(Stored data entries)
________________________

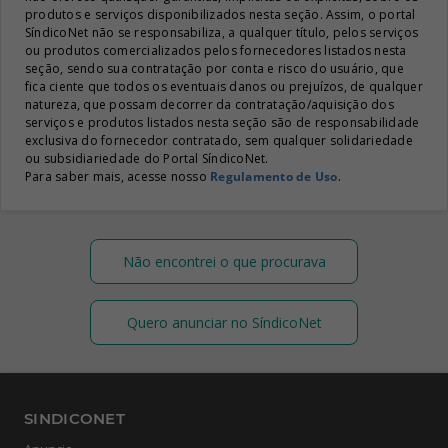
produtos e serviços disponibilizados nesta seção. Assim, o portal
SíndicoNet não se responsabiliza, a qualquer título, pelos serviços
ou produtos comercializados pelos fornecedores listados nesta
seção, sendo sua contratação por conta e risco do usuário, que
fica ciente que todos os eventuais danos ou prejuízos, de qualquer
natureza, que possam decorrer da contratação/aquisição dos
serviços e produtos listados nesta seção são de responsabilidade
exclusiva do fornecedor contratado, sem qualquer solidariedade
ou subsidiariedade do Portal SíndicoNet.
Para saber mais, acesse nosso
Regulamento de Uso
.
Não encontrei o que procurava
Quero anunciar no SíndicoNet
SINDICONET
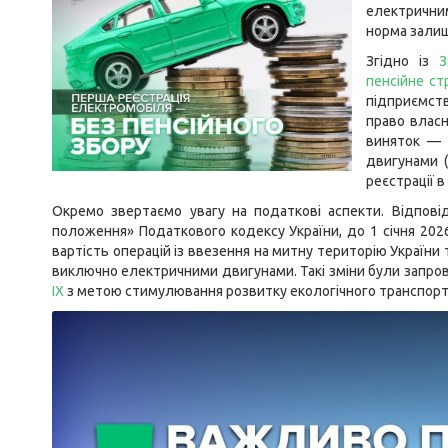
електричним
норма залиш
Згідно із
З
пенсійне ст
підприємств
право власн
виняток — 
двигунами 
реєстрації в
Окремо звертаємо увагу на податкові аспекти. Відпові
положення» Податкового кодексу України, до 1 січня 202
вартість операцій із ввезення на митну територію України 
виключно електричними двигунами. Такі зміни були запр
IX
з метою стимулювання розвитку екологічного транспорт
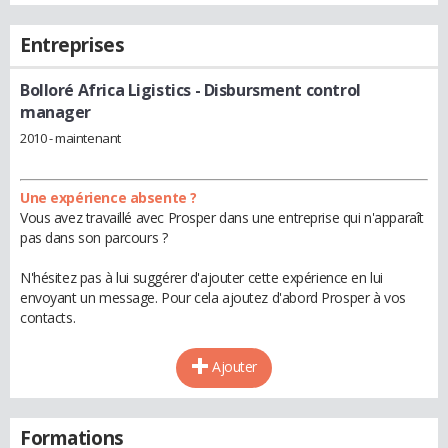
Entreprises
Bolloré Africa Ligistics
- Disbursment control
manager
2010 - maintenant
Une expérience absente ?
Vous avez travaillé avec Prosper dans une entreprise qui n'apparaît
pas dans son parcours ?
N'hésitez pas à lui suggérer d'ajouter cette expérience en lui
envoyant un message. Pour cela ajoutez d'abord Prosper à vos
contacts.
Ajouter
Formations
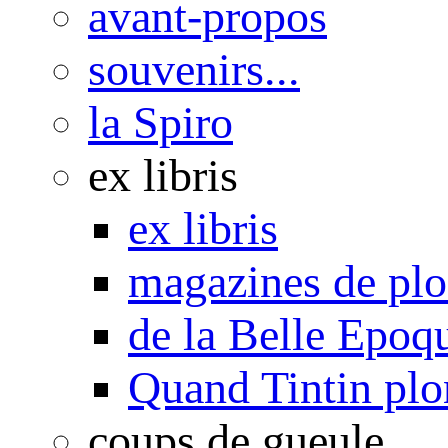
avant-propos
souvenirs...
la Spiro
ex libris
ex libris
magazines de pl
de la Belle Epoq
Quand Tintin plo
coups de gueule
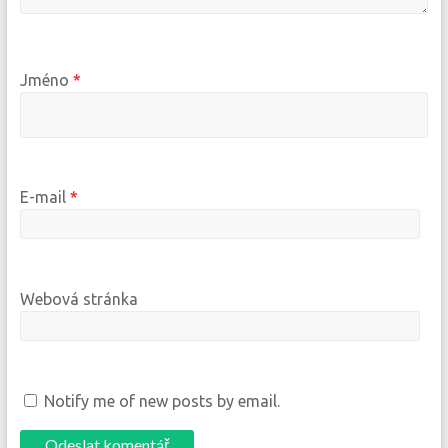
Jméno
*
E-mail
*
Webová stránka
Notify me of new posts by email.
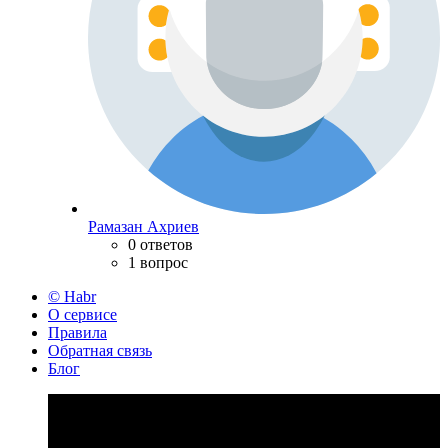
Рамазан Ахриев
0 ответов
1 вопрос
© Habr
О сервисе
Правила
Обратная связь
Блог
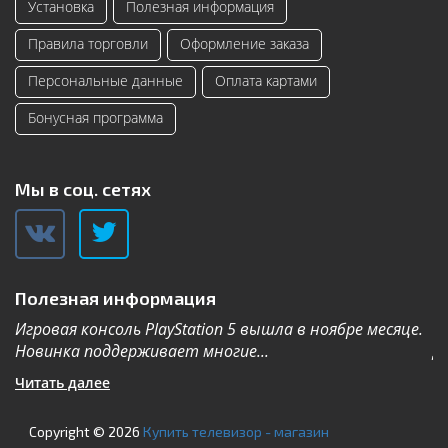
Установка
Полезная информация
Правила торговли
Оформление заказа
Персональные данные
Оплата картами
Бонусная программа
Мы в соц. сетях
Полезная информация
Игровая консоль PlayStation 5 вышла в ноябре месяце.
К
Новинка поддерживает многие...
Дл
Читать далее
Ч
Copyright © 2026
Купить телевизор - магазин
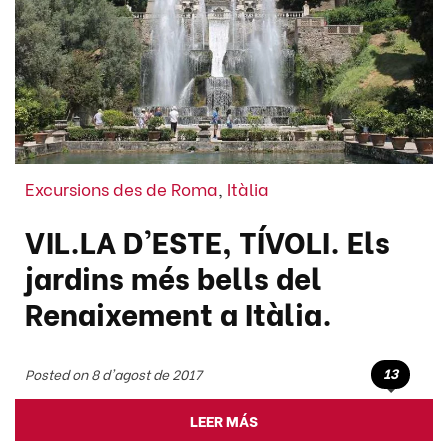
Excursions des de Roma
,
Itàlia
VIL.LA D'ESTE, TÍVOLI. Els
jardins més bells del
Renaixement a Itàlia.
13
Posted on 8 d'agost de 2017
LEER MÁS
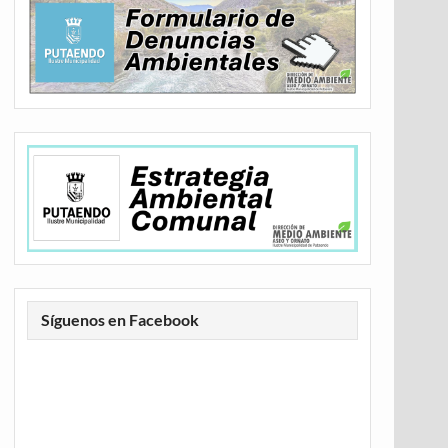
Síguenos en Facebook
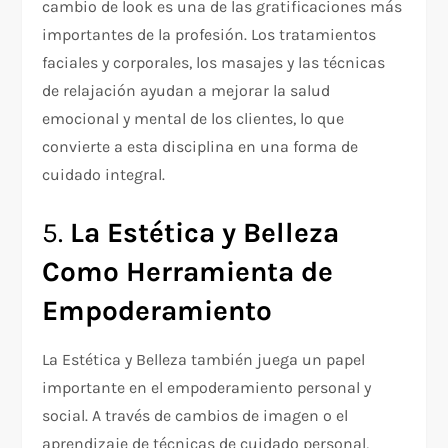
cambio de look es una de las gratificaciones más
importantes de la profesión. Los tratamientos
faciales y corporales, los masajes y las técnicas
de relajación ayudan a mejorar la salud
emocional y mental de los clientes, lo que
convierte a esta disciplina en una forma de
cuidado integral.
5.
La Estética y Belleza
Como Herramienta de
Empoderamiento
La Estética y Belleza también juega un papel
importante en el empoderamiento personal y
social. A través de cambios de imagen o el
aprendizaje de técnicas de cuidado personal,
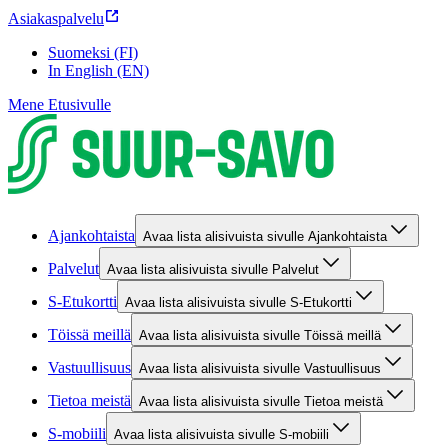
Asiakaspalvelu
Suomeksi (FI)
In English (EN)
Mene Etusivulle
Ajankohtaista
Avaa lista alisivuista sivulle Ajankohtaista
Palvelut
Avaa lista alisivuista sivulle Palvelut
S-Etukortti
Avaa lista alisivuista sivulle S-Etukortti
Töissä meillä
Avaa lista alisivuista sivulle Töissä meillä
Vastuullisuus
Avaa lista alisivuista sivulle Vastuullisuus
Tietoa meistä
Avaa lista alisivuista sivulle Tietoa meistä
S-mobiili
Avaa lista alisivuista sivulle S-mobiili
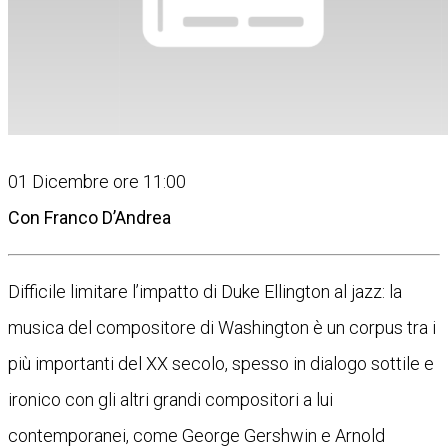
01 Dicembre ore 11:00
Con Franco D’Andrea
Difficile limitare l’impatto di Duke Ellington al jazz: la
musica del compositore di Washington è un corpus tra i
più importanti del XX secolo, spesso in dialogo sottile e
ironico con gli altri grandi compositori a lui
contemporanei, come George Gershwin e Arnold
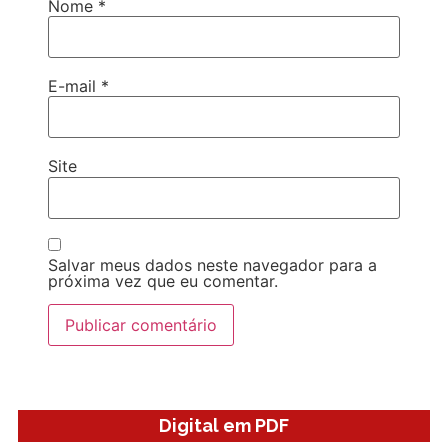
Nome
*
E-mail
*
Site
Salvar meus dados neste navegador para a
próxima vez que eu comentar.
Digital em PDF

________________________

Write out the text read from every one of the records above, unchanged and line for line. Leave the pictures out.

produtos e serviços disponibilizados nesta seção. Assim, o portal
SíndicoNet não se responsabiliza, a qualquer título, pelos serviços
ou produtos comercializados pelos fornecedores listados nesta
seção, sendo sua contratação por conta e risco do usuário, que
fica ciente que todos os eventuais danos ou prejuízos, de qualquer
natureza, que possam decorrer da contratação/aquisição dos
serviços e produtos listados nesta seção são de responsabilidade
exclusiva do fornecedor contratado, sem qualquer solidariedade
ou subsidiariedade do Portal SíndicoNet.
Para saber mais, acesse nosso
Regulamento de Uso
.
Não encontrei o que procurava
Quero anunciar no SíndicoNet
SINDICONET
електричним
норма залиш
Згідно із
З
пенсійне ст
підприємств
право власн
виняток — 
двигунами 
реєстрації в
Окремо звертаємо увагу на податкові аспекти. Відпові
положення» Податкового кодексу України, до 1 січня 202
вартість операцій із ввезення на митну територію України 
виключно електричними двигунами. Такі зміни були запр
IX
з метою стимулювання розвитку екологічного транспорт
Entreprises
Bolloré Africa Ligistics
- Disbursment control
manager
2010 - maintenant
Une expérience absente ?
Vous avez travaillé avec Prosper dans une entreprise qui n'apparaît
pas dans son parcours ?
N'hésitez pas à lui suggérer d'ajouter cette expérience en lui
envoyant un message. Pour cela ajoutez d'abord Prosper à vos
contacts.
Ajouter
Formations
avant-propos
souvenirs...
la Spiro
ex libris
ex libris
magazines de pl
de la Belle Epoq
Quand Tintin plo
coups de gueule
Jméno
*
E-mail
*
Webová stránka
Notify me of new posts by email.
Рамазан Ахриев
0 ответов
1 вопрос
© Habr
О сервисе
Правила
Обратная связь
Блог
Установка
Полезная информация
Правила торговли
Оформление заказа
Персональные данные
Оплата картами
Бонусная программа
Мы в соц. сетях
Полезная информация
Игровая консоль PlayStation 5 вышла в ноябре месяце.
К
Новинка поддерживает многие...
Дл
Читать далее
Ч
Copyright © 2026
Купить телевизор - магазин
Excursions des de Roma
,
Itàlia
VIL.LA D'ESTE, TÍVOLI. Els
jardins més bells del
Renaixement a Itàlia.
13
Posted on 8 d'agost de 2017
LEER MÁS
Síguenos en Facebook
cambio de look es una de las gratificaciones más
importantes de la profesión. Los tratamientos
faciales y corporales, los masajes y las técnicas
de relajación ayudan a mejorar la salud
emocional y mental de los clientes, lo que
convierte a esta disciplina en una forma de
cuidado integral.
5.
La Estética y Belleza
Como Herramienta de
Empoderamiento
La Estética y Belleza también juega un papel
importante en el empoderamiento personal y
social. A través de cambios de imagen o el
aprendizaje de técnicas de cuidado personal,
Asiakaspalvelu
Suomeksi (FI)
In English (EN)
Mene Etusivulle
Ajankohtaista
Avaa lista alisivuista sivulle Ajankohtaista
Palvelut
Avaa lista alisivuista sivulle Palvelut
S-Etukortti
Avaa lista alisivuista sivulle S-Etukortti
Töissä meillä
Avaa lista alisivuista sivulle Töissä meillä
Vastuullisuus
Avaa lista alisivuista sivulle Vastuullisuus
Tietoa meistä
Avaa lista alisivuista sivulle Tietoa meistä
S-mobiili
Avaa lista alisivuista sivulle S-mobiili
01 Dicembre ore 11:00
Con Franco D’Andrea
Difficile limitare l’impatto di Duke Ellington al jazz: la
musica del compositore di Washington è un corpus tra i
più importanti del XX secolo, spesso in dialogo sottile e
ironico con gli altri grandi compositori a lui
contemporanei, come George Gershwin e Arnold
Nome
*
E-mail
*
Site
Salvar meus dados neste navegador para a
próxima vez que eu comentar.
Digital em PDF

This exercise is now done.